Strategyproof Mechanisms for Additively Separable Hedonic Games and Fractional Hedonic Games
This addresses the issue of strategic behavior in coalition formation for selfish agents, offering incremental improvements in mechanism design without payments.
The paper tackles the problem of designing strategyproof mechanisms for additively separable and fractional hedonic games, where agents may misreport preferences to maximize benefit, by providing lower and upper bounds on social welfare maximization, with tight or asymptotically tight results in most cases.
Additively separable hedonic games and fractional hedonic games have received considerable attention. They are coalition forming games of selfish agents based on their mutual preferences. Most of the work in the literature characterizes the existence and structure of stable outcomes (i.e., partitions in coalitions), assuming that preferences are given.
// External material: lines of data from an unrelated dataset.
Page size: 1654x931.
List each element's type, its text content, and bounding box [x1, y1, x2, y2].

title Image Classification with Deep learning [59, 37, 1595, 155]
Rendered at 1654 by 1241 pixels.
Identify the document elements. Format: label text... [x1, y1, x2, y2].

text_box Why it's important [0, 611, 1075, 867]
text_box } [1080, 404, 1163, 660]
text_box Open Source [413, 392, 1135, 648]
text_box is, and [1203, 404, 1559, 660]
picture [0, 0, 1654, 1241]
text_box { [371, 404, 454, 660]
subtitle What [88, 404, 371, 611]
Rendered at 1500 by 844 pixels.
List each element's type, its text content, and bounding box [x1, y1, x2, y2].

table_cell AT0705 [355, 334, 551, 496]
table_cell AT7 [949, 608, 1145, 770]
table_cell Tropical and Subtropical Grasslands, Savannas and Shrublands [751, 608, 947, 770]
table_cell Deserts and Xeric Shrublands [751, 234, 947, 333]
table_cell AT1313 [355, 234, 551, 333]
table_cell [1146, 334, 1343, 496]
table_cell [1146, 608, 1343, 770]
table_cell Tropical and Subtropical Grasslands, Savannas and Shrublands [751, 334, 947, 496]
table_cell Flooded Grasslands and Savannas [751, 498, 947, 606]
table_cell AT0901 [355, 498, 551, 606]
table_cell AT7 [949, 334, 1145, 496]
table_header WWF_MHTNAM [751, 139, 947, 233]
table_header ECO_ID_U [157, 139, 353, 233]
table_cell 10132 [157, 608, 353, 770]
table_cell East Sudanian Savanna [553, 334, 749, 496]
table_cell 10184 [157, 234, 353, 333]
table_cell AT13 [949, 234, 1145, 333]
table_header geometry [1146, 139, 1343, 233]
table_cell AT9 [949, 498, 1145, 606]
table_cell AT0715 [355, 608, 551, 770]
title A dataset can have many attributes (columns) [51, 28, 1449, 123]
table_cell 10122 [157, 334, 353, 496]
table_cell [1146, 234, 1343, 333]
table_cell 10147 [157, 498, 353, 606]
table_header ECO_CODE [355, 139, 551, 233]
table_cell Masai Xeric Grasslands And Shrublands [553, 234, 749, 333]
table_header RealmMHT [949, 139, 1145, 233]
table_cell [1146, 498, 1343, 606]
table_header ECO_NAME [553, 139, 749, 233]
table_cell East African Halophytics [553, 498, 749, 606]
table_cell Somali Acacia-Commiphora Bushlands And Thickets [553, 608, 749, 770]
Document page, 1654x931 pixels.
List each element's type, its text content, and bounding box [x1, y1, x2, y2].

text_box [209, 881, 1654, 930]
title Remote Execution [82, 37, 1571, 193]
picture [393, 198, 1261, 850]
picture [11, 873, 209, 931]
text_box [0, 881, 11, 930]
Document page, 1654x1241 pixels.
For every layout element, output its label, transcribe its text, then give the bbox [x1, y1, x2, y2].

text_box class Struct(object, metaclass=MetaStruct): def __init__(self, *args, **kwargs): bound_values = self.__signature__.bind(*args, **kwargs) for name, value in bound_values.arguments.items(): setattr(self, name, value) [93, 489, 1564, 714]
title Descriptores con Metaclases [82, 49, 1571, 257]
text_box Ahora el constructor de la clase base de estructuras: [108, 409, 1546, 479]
However, there is little discussion on this assumption. In fact, agents receive different utilities if they belong to different partitions, and thus it is natural for them to declare their preferences strategically in order to maximize their benefit. In this paper we consider strategyproof mechanisms for additively separable hedonic games and fractional hedonic games, that is, partitioning methods without payments such that utility maximizing agents have no incentive to lie about their true preferences. We focus on social welfare maximization and provide several lower and upper bounds on the performance achievable by strategyproof mechanisms for general and specific additive functions. In most of the cases we provide tight or asymptotically tight results. All our mechanisms are simple and can be computed in polynomial time. Moreover, all the lower bounds are unconditional, that is, they do not rely on any computational or complexity assumptions.